* [Task statement]
Every line below that holds the word "viewBox" counts once; please tally them and give only the total.

* [Input data]
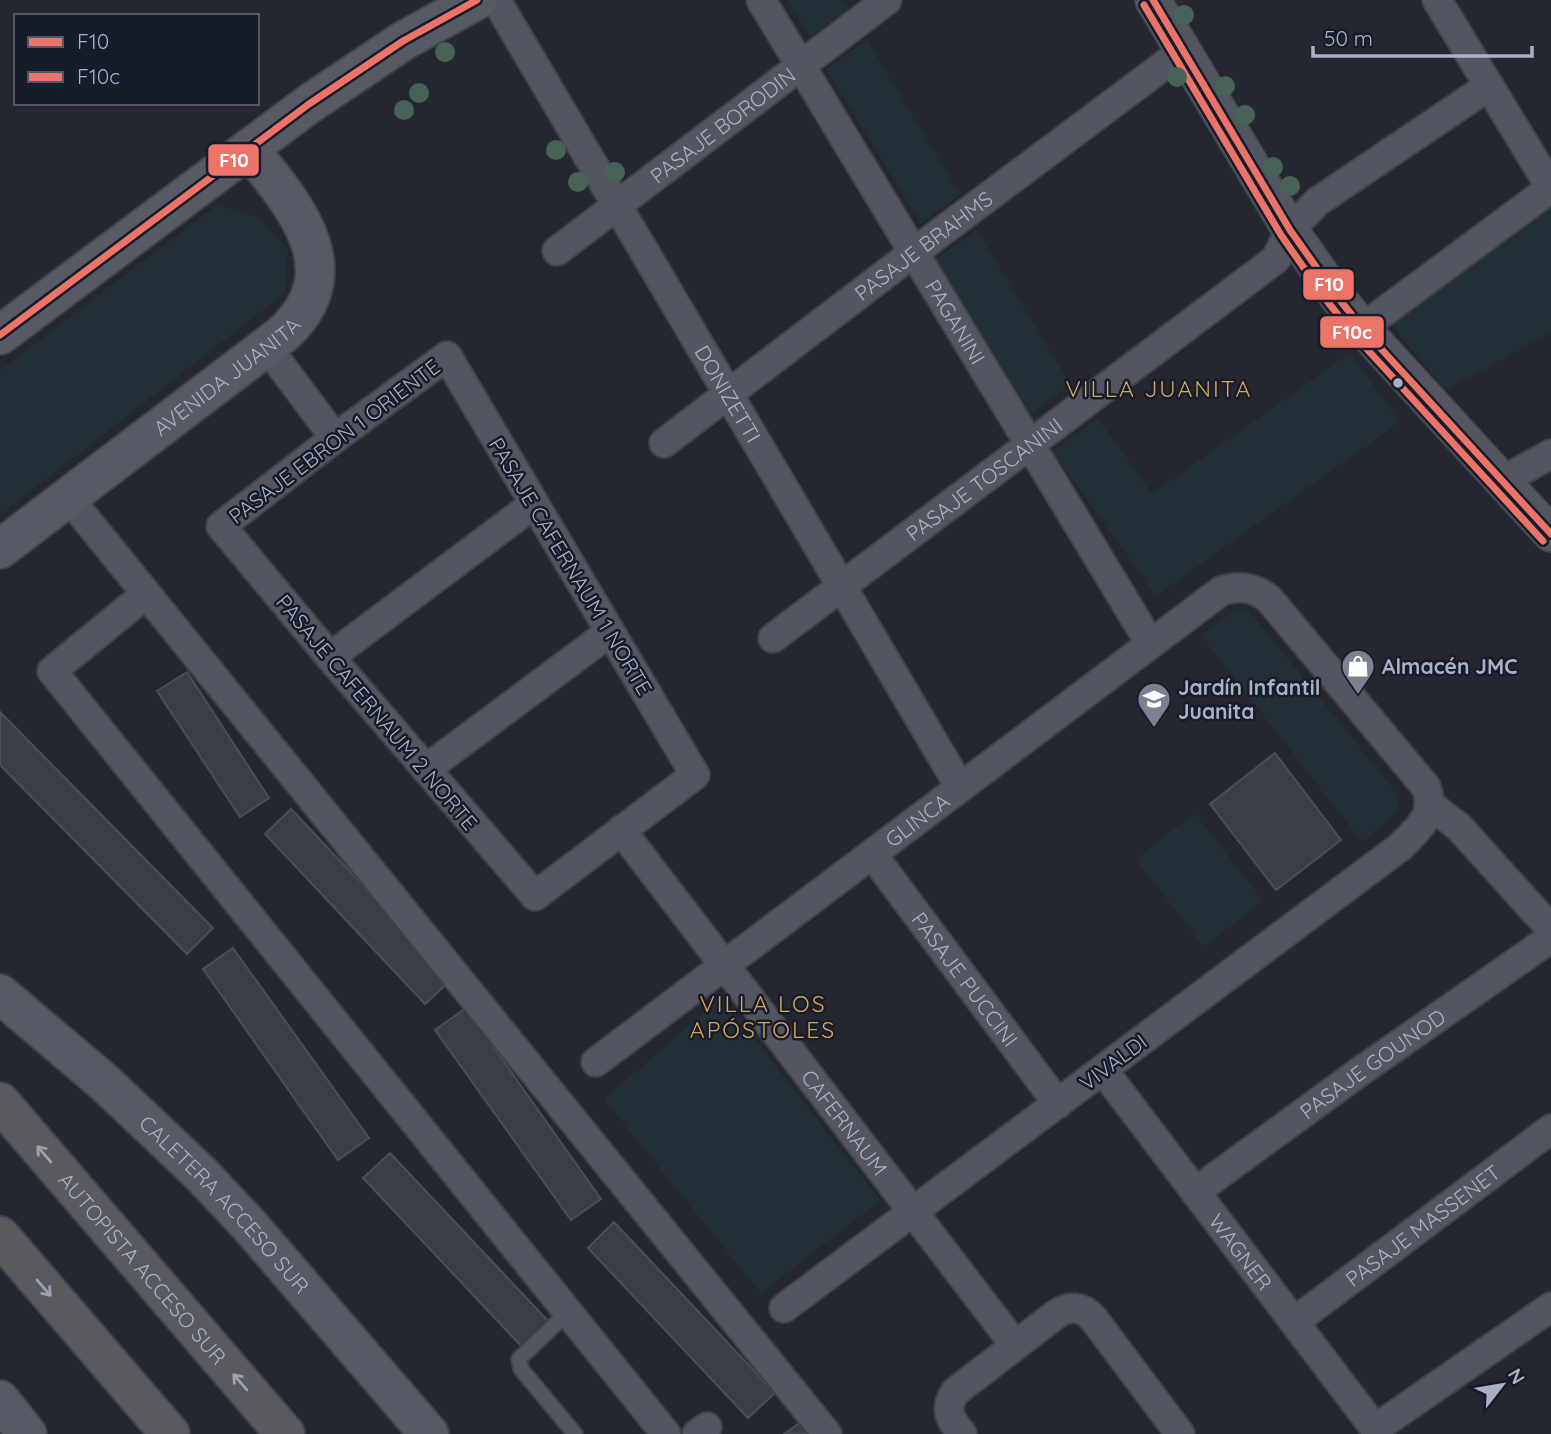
<svg xmlns="http://www.w3.org/2000/svg" width="1551" height="1434" font-family="Quicksand,sans-serif">
	<style>
		.green { fill: #212f36 }
		.building { fill: #3b3e47; stroke: #4b4e59; stroke-width: 2 }
		.lines { fill: none; stroke-linecap: round; stroke-linejoin: round }
		.service-casing { stroke: #40424a; stroke-width: 18 }
		.minor-casing { stroke: #40424a; stroke-width: 32 }
		.tertiary-casing { stroke: #40424a; stroke-width: 38 }
		.secondary-casing { stroke: #40424a; stroke-width: 42 }
		.motorway-casing { stroke: #40434d; stroke-width: 42 }
		.service { stroke: #535660; stroke-width: 14 }
		.minor { stroke: #535660; stroke-width: 28 }
		.tertiary { stroke: #535660; stroke-width: 35 }
		.secondary { stroke: #575a64; stroke-width: 38 }
		.motorway { stroke: #595a5f; stroke-width: 38 }
		.bus-1-casing { stroke: #171c2b; stroke-width: 12 }
		.bus-2-casing { stroke: #171c2b; stroke-width: 12 }
		.bus-1 { stroke: #eb7368; stroke-width: 7 }
		.bus-2 { stroke: #eb7368; stroke-width: 7 }
		.tree { fill: #476357 }
		.oneway { stroke: #9b9fb0 }
		.bus-dot { fill: #abb0c4; stroke: #171c2b; stroke-width: 2.5 }
		.labels { text-anchor: middle; dominant-baseline: central; stroke-width: 5; stroke-linejoin: round; paint-order: stroke }
		.street-label { font-size: 21px; fill: #abb0c4; stroke: #171c2b }
		.poi-label { font-size: 21px; font-weight: bold; fill: #abb0c4; stroke: #171c2b; text-anchor: start }
		.neighbourhood-label { font-size: 23px; letter-spacing: 2px; fill: #d6a454; stroke: #171c2b }
		.line-badge { stroke: #171c2b; stroke-width: 2.5 }
		.badge-label { font-size: 19px; text-anchor: middle; font-weight: bold; fill: #fff }
	</style>
	<rect width="100%" height="100%" fill="#242730"/>
	<path class="green" d="M 787,0 L 844,0 L 849,8 L 810,37 Z
		M 867,40 L 960,194 L 921,224 L 826,69 Z
		M 1551,198 L 1551,333 L 1446,390 L 1387,320 Z
		M 217,205 L 258,217 L 288,250 L 285,293 L 0,515 L 0,370 Z
		M 977,230 L 1070,384 L 1031,414 L 935,259 Z
		M 1350,353 L 1400,422 L 1156,596 L 1052,451 L 1098,418 L 1152,494 Z
		M 1235,610 L 1249,611 L 1400,797 L 1398,811 L 1362,842 L 1201,635 Z
		M 1195,813 L 1263,901 L 1204,947 L 1135,859 Z
		M 722,997 L 880,1200 L 761,1294 L 604,1099 Z"/>
	<path class="building" d="M 187,672 L 269,798 L 240,817 L 157,691 Z
		M 0,712 L 213,928 L 187,954 L 0,765 Z
		M 1275,753 L 1341,840 L 1276,890 L 1210,804 Z
		M 291,809 L 452,979 L 425,1004 L 265,834 Z
		M 233,948 L 369,1138 L 338,1160 L 203,969 Z
		M 466,1008 L 601,1199 L 571,1220 L 435,1030 Z
		M 390,1153 L 550,1323 L 523,1348 L 363,1178 Z
		M 614,1222 L 775,1393 L 748,1418 L 588,1248 Z
		M 805,1419 L 816,1434 L 784,1434 Z"/>
	<g class="lines">
		<defs>
			<path id="service" d="M 568,1312 L 519,1359 L 521,1369 L 575,1434"/>
			<g id="minor">
				<path id="s1" d="M 496,0 L 960,787"/>
				<path id="s2" d="M 761,0 L 1150,643"/>
				<path id="s3" d="M 557,251 L 887,0"/>
				<path d="M 1362,328 L 1551,188 L 1437,0"/>
				<path d="M 267,347 L 335,438"/>
				<path d="M 447,356 L 695,775 L 535,896 L 330,657 L 221,526 L 335,438 Z"/>
				<path id="s4" d="M 664,443 L 913,253 L 1183,51"/>
				<path d="M 1502,481 L 1551,454"/>
				<path d="M 68,497 L 827,1434"/>
				<path d="M 146,594 L 52,671 L 666,1434"/>
				<path id="s5" d="M 773,638 L 1276,259 L 1290,230 L 1317,202 L 1489,86"/>
				<path d="M 330,657 L 534,504"/>
				<path d="M 426,769 L 610,632"/>
				<path d="M 1430,805 L 1459,827 L 1551,929"/>
				<path id="s6" d="M 621,830 L 1015,1345"/>
				<path id="s7" d="M 872,854 L 1058,1104"/>
				<path id="s8" d="M 596,1062 L 1221,591 C 1239,585 1254,587 1269,599 L 1426,787 C 1437,815 1418,829 1400,847 L 784,1308"/>
				<path id="s9" d="M 1103,1070 L 1379,1434"/>
				<path id="s10" d="M 1195,1192 L 1358,1073 L 1551,938"/>
				<path id="s11" d="M 1294,1322 L 1551,1129"/>
				<path d="M 1375,1429 L 1551,1307"/>
				<path d="M 697,1434 L 707,1427"/>
				<path d="M 962,1434 C 950,1420 944,1409 955,1392 L 1055,1315 C 1069,1305 1082,1306 1093,1318 L 1180,1434"/>
			</g>
			<path id="tertiary" d="M 1153,0 L 1290,230 L 1336,295 L 1362,328 L 1551,534"/>
			<g id="secondary">
				<path d="M 0,335 L 309,104 L 403,41 L 477,0"/>
				<path id="s12" d="M 0,549 L 283,334 C 353,270 293,204 249,149"/>
				<path id="s13" d="M 0,994 L 105,1083 L 201,1174 L 250,1226 L 429,1434"/>
				<path d="M 0,1400 L 27,1434"/>
			</g>
			<g id="motorway">
				<path id="s14" d="M 0,1102 L 285,1434"/>
				<path d="M 0,1236 L 170,1434"/>
			</g>
		</defs>
		<use href="#service" class="service-casing"/>
		<use href="#minor" class="minor-casing"/>
		<use href="#tertiary" class="tertiary-casing"/>
		<use href="#secondary" class="secondary-casing"/>
		<use href="#motorway" class="motorway-casing"/>
		<use href="#service" class="service"/>
		<use href="#minor" class="minor"/>
		<use href="#tertiary" class="tertiary"/>
		<use href="#secondary" class="secondary"/>
		<use href="#motorway" class="motorway"/>
		<defs>
			<path id="bus-1" d="M 1153,0 L 1290,230 L 1336,295 L 1362,328 L 1551,534
				M 0,335 L 309,104 L 403,41 L 477,0"/>
			<path id="bus-2" d="M 1144,5 L 1281,235 L 1327,301 L 1354,335 L 1543,541"/>
		</defs>
		<use href="#bus-1" class="bus-1-casing"/>
		<use href="#bus-2" class="bus-2-casing"/>
		<use href="#bus-1" class="bus-1"/>
		<use href="#bus-2" class="bus-2"/>
	</g>
	<g class="tree">
		<circle cx="1184" cy="15" r="10"/>
		<circle cx="445" cy="52" r="10"/>
		<circle cx="1177" cy="77" r="10"/>
		<circle cx="1225" cy="86" r="10"/>
		<circle cx="419" cy="93" r="10"/>
		<circle cx="404" cy="110" r="10"/>
		<circle cx="1245" cy="115" r="10"/>
		<circle cx="556" cy="150" r="10"/>
		<circle cx="1273" cy="167" r="10"/>
		<circle cx="615" cy="172" r="10"/>
		<circle cx="578" cy="182" r="10"/>
		<circle cx="1290" cy="186" r="10"/>
	</g>
	<defs><path id="oneway-shaft" d="M-6 0H5M1.5-3L5.5 0L1.5 3" fill="none" stroke-width="1.6" stroke-linecap="round" stroke-linejoin="round" transform="scale(1.75)"/></defs>
	<g class="oneway">
		<use href="#oneway-shaft" transform="translate(44 1154) rotate(-131)"/>
		<use href="#oneway-shaft" transform="translate(44 1288) rotate(49)"/>
		<use href="#oneway-shaft" transform="translate(240 1382) rotate(-131)"/>
	</g>
	<defs>
		<symbol id="shop-pin" viewBox="-11 -11 22 30"><path d="M0 17L-7.5 6A9.5 9.5 0 1 1 7.5 6Z" fill="#7c8090" stroke="#171c2b"/><path d="M-5-2.5h2.3a2.7 3.5 0 0 1 5.4 0H5L5.5 6h-11ZM-1.5-2.5h3a1.5 2.3 0 0 0-3 0Z" fill="#fff"/></symbol>
		<symbol id="school-pin" viewBox="-11 -11 22 30"><path d="M0 17L-7.5 6A9.5 9.5 0 1 1 7.5 6Z" fill="#7c8090" stroke="#171c2b"/><path d="M0-5L7-2L0 1L-7-2ZM-4 1L0 2.5L4 1V4Q0 6-4 4Z" fill="#fff"/></symbol>
	</defs>
	<g fill-rule="evenodd">
		<use href="#shop-pin" x="1339" y="647" width="38" height="52"/>
		<use href="#school-pin" x="1135" y="680" width="38" height="52"/>
	</g>
	<circle class="bus-dot" cx="1398" cy="383" r="6"/>
	<g class="labels">
		<g class="street-label">
			<text stroke="none"><textPath href="#s3" startOffset="208">PASAJE BORODIN</textPath></text>
			<text stroke="none"><textPath href="#s4" startOffset="326">PASAJE BRAHMS</textPath></text>
			<text stroke="none"><textPath href="#s2" startOffset="376">PAGANINI</textPath></text>
			<text stroke="none"><textPath href="#s12" startOffset="285">AVENIDA JUANITA</textPath></text>
			<text stroke="none"><textPath href="#s1" startOffset="457">DONIZETTI</textPath></text>
			<text transform="translate(334 441) rotate(-37)">PASAJE EBRON 1 ORIENTE</text>
			<text stroke="none"><textPath href="#s5" startOffset="264">PASAJE TOSCANINI</textPath></text>
			<text transform="translate(571 566) rotate(59)">PASAJE CAFERNAUM 1 NORTE</text>
			<text transform="translate(377 712) rotate(50)">PASAJE CAFERNAUM 2 NORTE</text>
			<text stroke="none"><textPath href="#s8" startOffset="402">GLINCA</textPath></text>
			<text stroke="none"><textPath href="#s7" startOffset="156">PASAJE PUCCINI</textPath></text>
			<text transform="translate(1113 1062) rotate(-37)">VIVALDI</text>
			<text stroke="none"><textPath href="#s10" startOffset="219">PASAJE GOUNOD</textPath></text>
			<text stroke="none"><textPath href="#s6" startOffset="368">CAFERNAUM</textPath></text>
			<text stroke="none"><textPath href="#s13" startOffset="308">CALETERA ACCESO SUR</textPath></text>
			<text stroke="none"><textPath href="#s11" startOffset="161">PASAJE MASSENET</textPath></text>
			<text stroke="none"><textPath href="#s9" startOffset="228">WAGNER</textPath></text>
			<text stroke="none"><textPath href="#s14" startOffset="219">AUTOPISTA ACCESO SUR</textPath></text>
		</g>
		<g class="poi-label">
			<text x="1382" y="666">Almacén JMC</text>
			<text x="1178" y="687">Jardín Infantil<tspan x="1178" dy="24">Juanita</tspan></text>
		</g>
		<g class="neighbourhood-label">
			<text x="1159" y="388">VILLA JUANITA</text>
			<text x="763" y="1003">VILLA LOS<tspan x="763" dy="26">APÓSTOLES</tspan></text>
		</g>
	</g>
	<g class="line-badge">
		<rect x="207" y="143" width="53" height="34" rx="7" fill="#eb7368"/>
		<rect x="1302" y="268" width="53" height="33" rx="7" fill="#eb7368"/>
		<rect x="1319" y="315" width="66" height="34" rx="7" fill="#eb7368"/>
	</g>
	<g class="badge-label">
		<text x="234" y="167">F10</text>
		<text x="1329" y="291">F10</text>
		<text x="1352" y="339">F10c</text>
	</g>
	<rect x="14" y="14" width="245" height="91" fill="#171c2b" stroke="#525768" stroke-width="2"/>
	<rect x="28" y="37" width="35" height="10" fill="#eb7368" stroke="#525768" stroke-width="2"/>
	<text x="77" y="49" font-size="21" fill="#abb0c4">F10</text>
	<rect x="28" y="72" width="35" height="10" fill="#eb7368" stroke="#525768" stroke-width="2"/>
	<text x="77" y="84" font-size="21" fill="#abb0c4">F10c</text>
	<g transform="translate(1502 1385) rotate(59)" stroke="#171c2b" stroke-width="5" paint-order="stroke">
	<path d="M0-5L12 26L0 18L-12 26Z" fill="#abb0c4"/>
	<text y="-10" font-size="19" font-weight="bold" text-anchor="middle" fill="#abb0c4">N</text>
	</g>
	<path d="M1313 46v10h219v-10" fill="none" stroke="#abb0c4" stroke-width="3.5"/>
	<text x="1324" y="46" font-size="21" fill="#abb0c4" stroke="#171c2b" stroke-width="5" paint-order="stroke">50 m</text>
</svg>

* [Answer to this task]
2